What is important here is that after these lose compression we can show resulted image to a user so it can see the resulted quality even before uploading.

With this simple directive we can significantly reduce network load in the beginning. Yes, anyway, websites can have some image converters like ImageMagick on the server side but why to load network and servers if we can do this on browser’s side?

We, developers, are lazy to convert images

If you wan’t to make image optimization more popular just add WebP converter to Chrome Dev Tools. That’s it. It will easily increase popularity of the format in several times. When I wanted to try to convert images to the WebP it turned out that non of avalilable image editors doesn’t support it. When even MS Paint will have an option to save image as WebP file then it will be more popular. Instead I have to install some command line converter which is not so convenient. But having such converter built-it into browser can significantly simplify the process of converting.

Copyright tag

Most of images are taken from some stocks. When we use them in our articles we should add a short note at bottom about copyright of the image. This is annoying for readers, takes a visual place but what it mostly bad the text is pronounced by screen readers. So why not to introduce some new tag « which will wrap such info and just don’t show it at the page but makes thin info available via right click on the image.

Zoom

A lot of images, especially some schemas needs for some zoom-in functionality i.e. when I click on the image it will overlay and feet my screen width. Currently the only way to do this is to use some JavaScript. It would be nice to have this implemented by the browser itself. It can be some additional attribute zoom which indicates that on click on the image it should be overlay and zoomed.
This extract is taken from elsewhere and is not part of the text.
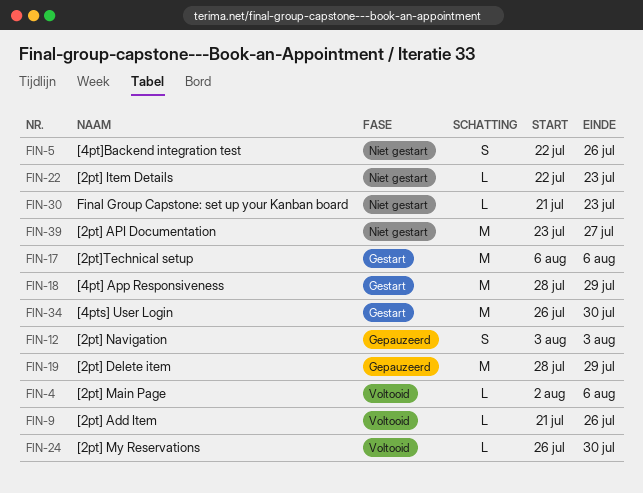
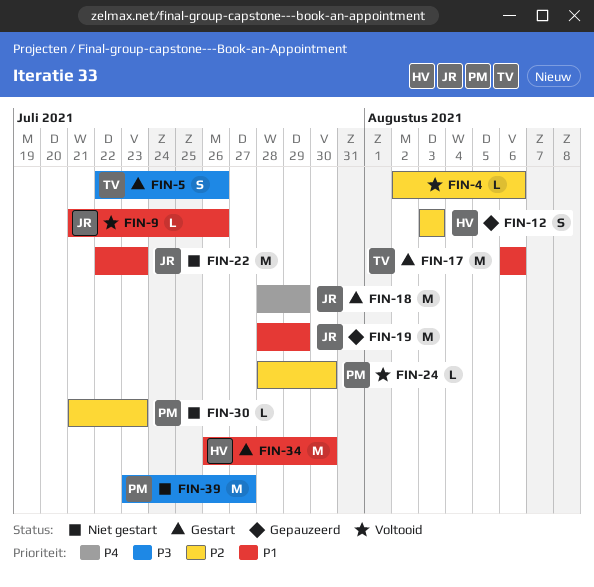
FIN-5, status: Niet gestart -> Gestart
FIN-22, estimate: L -> M
FIN-24, start: Jul 26 -> Jul 28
For example usual website logo don’t need this but some picture with DB schema relations inside of an article will have such tag. Without this I often just open the image in a separate tab and use Ctrl+ to zoom it and see details. This is very uncomfortable.

QR codes

This is something not really related but also quite important as for me. Recently I had a problem when I wanted to show a QR code with bitcoin address on my website. The generated QR code image was very big and wasn’t able to make it lower (we can’t use lose compression) so for me it was easier to add a JS library that generates a « with QR code. Anyway that JS library is quite big but what is more interesting is why QR codes are not supported by JS API or browsers?

Almost all browsers already have built-in QR support but it just not exposed via API so websites can’t use it. For example, imagine that you have a "Share QR" button by clicking on it browser can show a big QR code so it will be easy to scan from a phone.

How many websites use QR codes? Well, I guess quite a lot.